WHAT THE TASK REQUIRES
Retype word for word the first line of the listing and each line after it up to the line with "Outlined on this slice (semi-automatically", with the pictures taken out.

──────── DATASET EXCERPTS

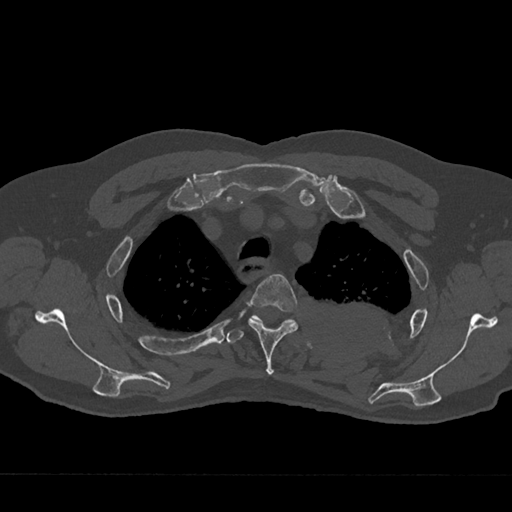
CT including the spine, one axial slice. Slice 557 of 797 in the series (ordered by position). Reconstruction kernel Br40s/3. Bone window (W 1800 / L 400 HU). 0.5 mm slice thickness. 512 × 512 image matrix. Patient: male, 75 years. From the clinical record (not read from this slice): primary cancer: renal; vertebrae with lytic lesions (as recorded): T4.
Outlined on this slice (semi-automatically segmented with operator editing):
- T3 vertebra: bounding box <248,274,298,375> (left, top, right, bottom; pixels)
- T4 vertebra: <227,315,296,343>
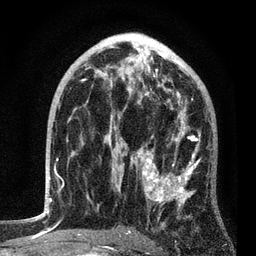
Breast MRI, one axial slice. Slice 50 of 80 in the series (ordered by position). Cropped to one breast. Dynamic contrast-enhanced series, time point 2 of 7 at this slice position (early post-contrast). 3 T. TE 2.2 ms, TR 5.4 ms. 256 × 256 image matrix, field of view 150 × 150 mm. Female patient.
Outlined on this slice (semi-automatic segmentation, software-assisted and operator-edited):
- enhancing-tissue mask used for the functional tumour volume (all voxels passing the contrast-enhancement thresholds inside the analysis volume; usually the tumour): box from (x=76, y=85) to (x=201, y=236) px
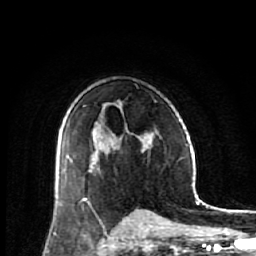
Breast MRI (dynamic contrast-enhanced), one axial slice. Cropped to one breast. Dynamic contrast-enhanced series, time point 2 of 7 at this slice position (early post-contrast). 1.5 T. TE 2.6 ms, TR 6.1 ms. 256 × 256 image matrix. Female patient.
Annotated regions visible in this slice (semi-automatic segmentation, software-assisted and operator-edited):
- enhancing-tissue mask used for the functional tumour volume (all voxels passing the contrast-enhancement thresholds inside the analysis volume; usually the tumour): bounding box (x1, y1, x2, y2) in pixels: (57, 139, 148, 188)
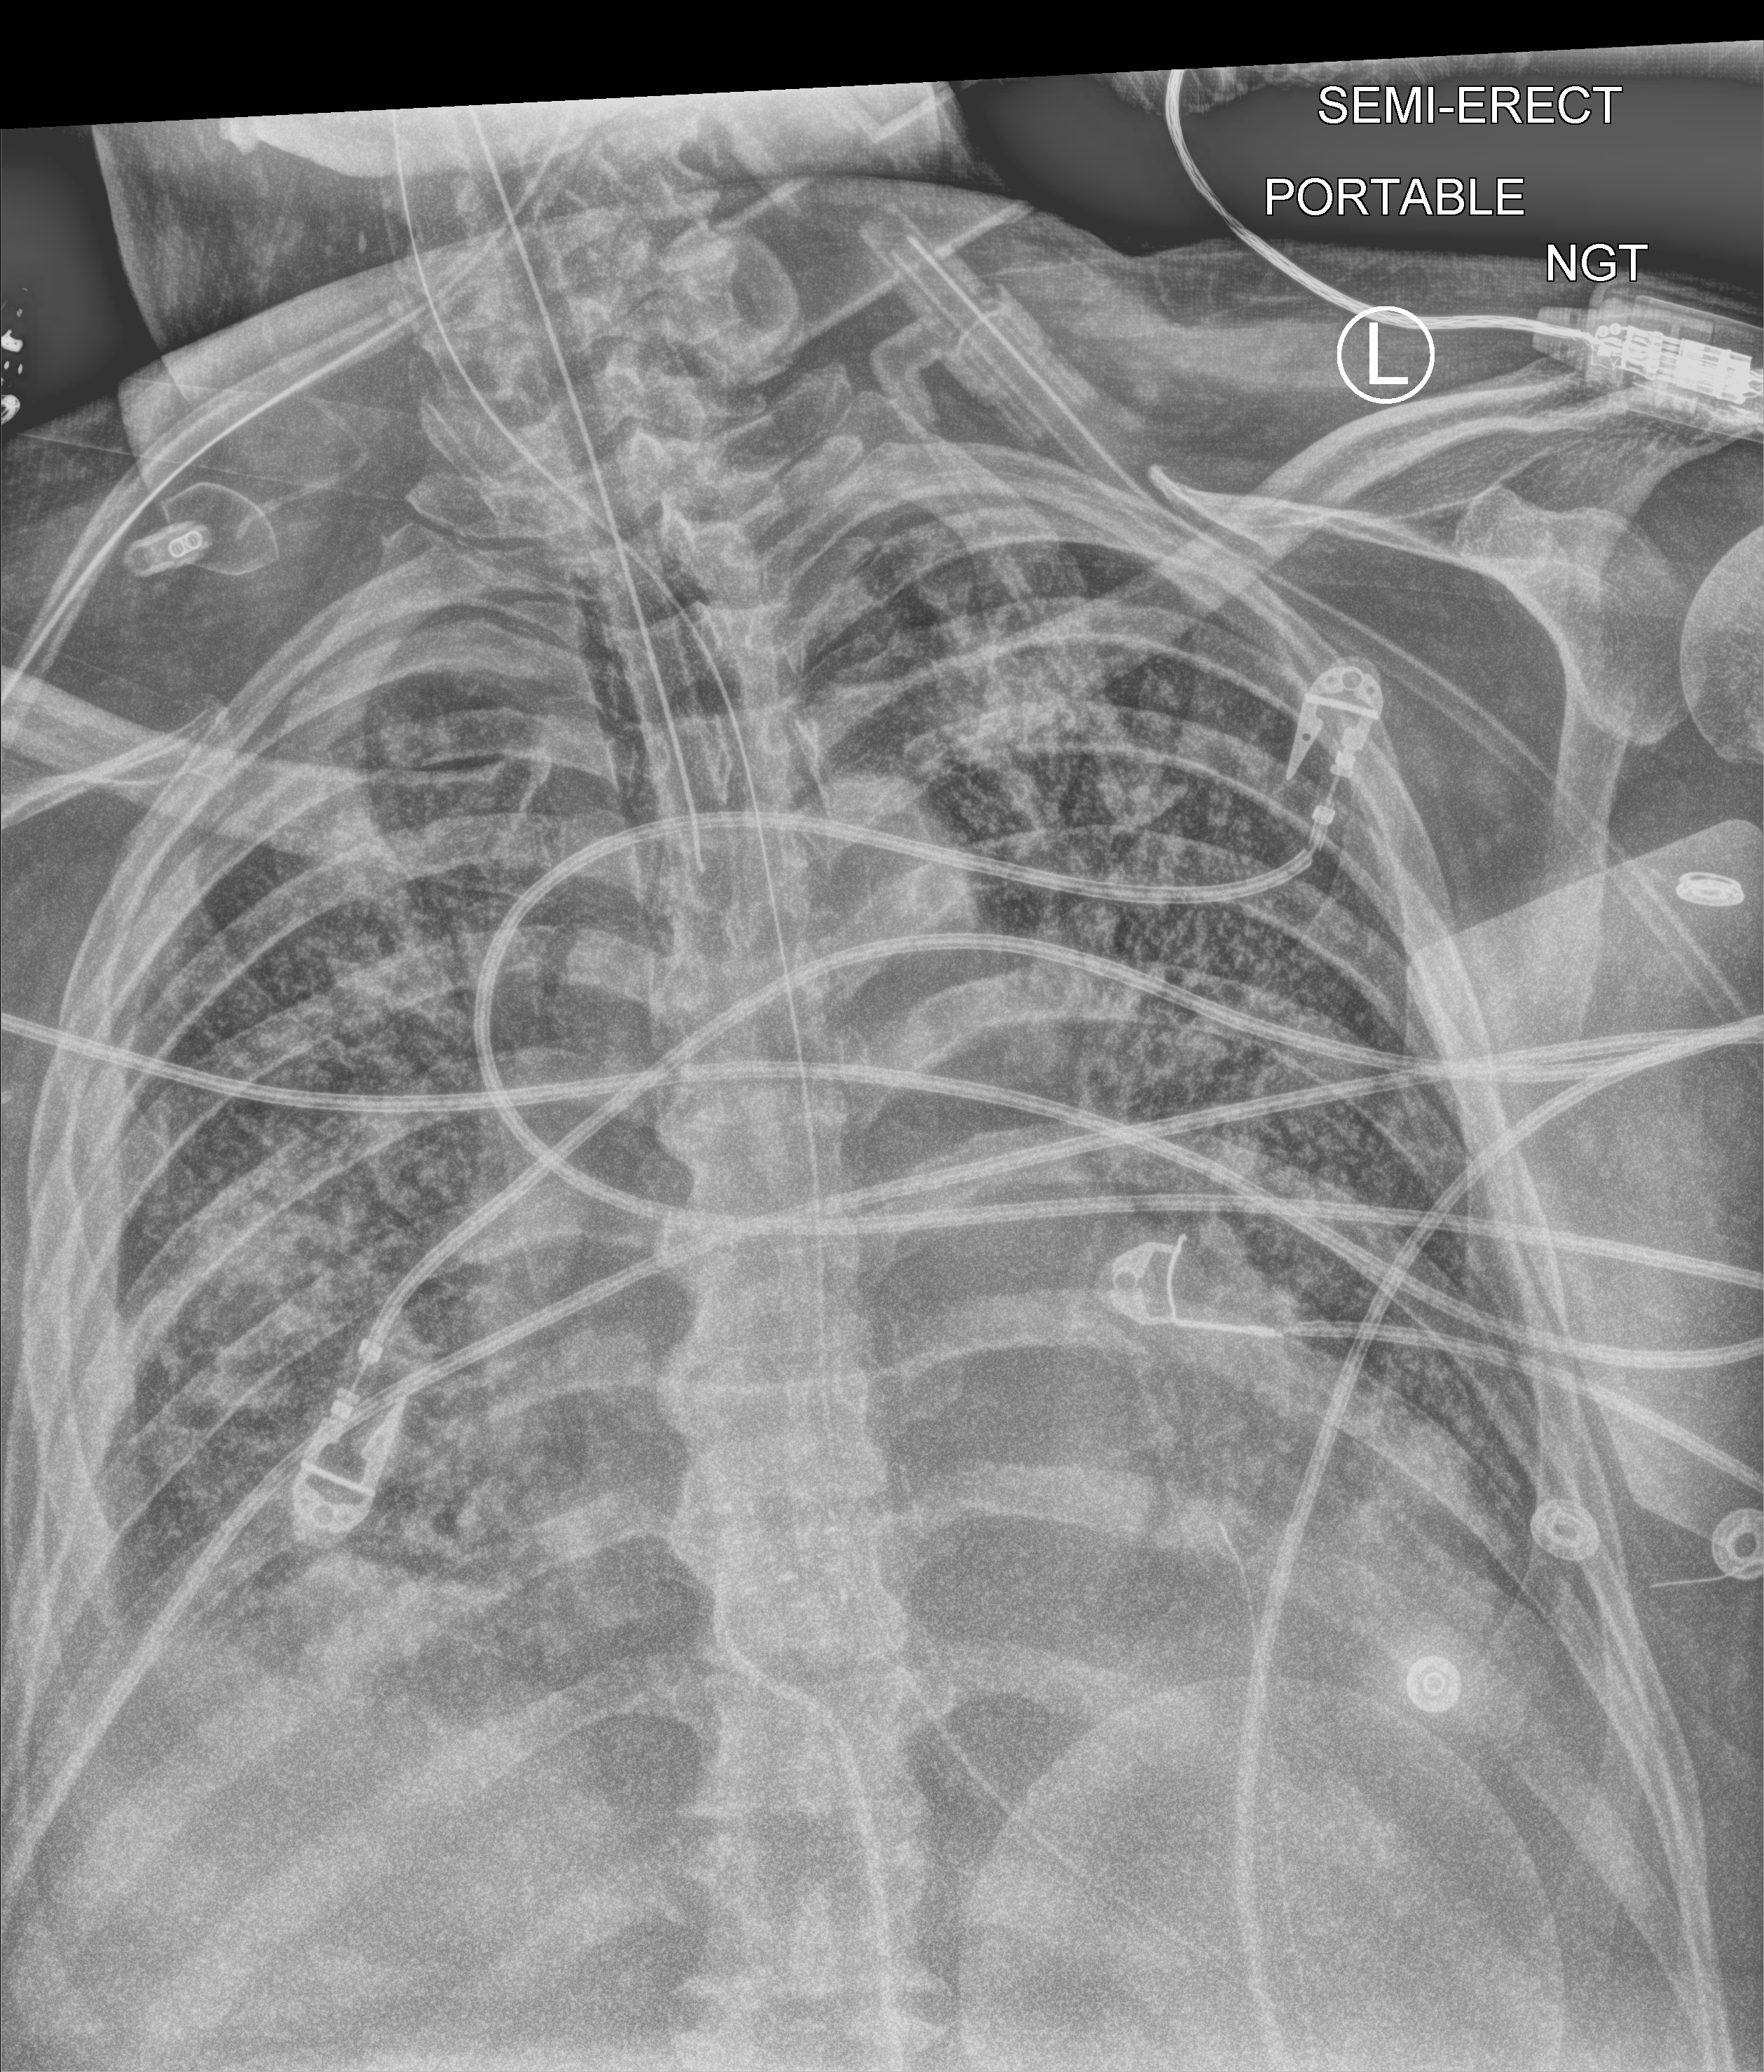
Bedside chest radiograph (computed radiography); anteroposterior (AP) projection. Male patient hospitalised with COVID-19, age 60–74 years.
Admission-level facts for this patient (not findings on this image; timing relative to this image not recorded): chronic kidney disease (admission record): no; mechanically ventilated during this hospital stay: yes; admitted to intensive care during this hospital stay: yes.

────────────────

ANSWER TO THIS EXERCISE
CT including the spine, one axial slice. Slice 557 of 797 in the series (ordered by position). Reconstruction kernel Br40s/3. Bone window (W 1800 / L 400 HU). 0.5 mm slice thickness. 512 × 512 image matrix. Patient: male, 75 years. From the clinical record (not read from this slice): primary cancer: renal; vertebrae with lytic lesions (as recorded): T4.
Outlined on this slice (semi-automatically segmented with operator editing):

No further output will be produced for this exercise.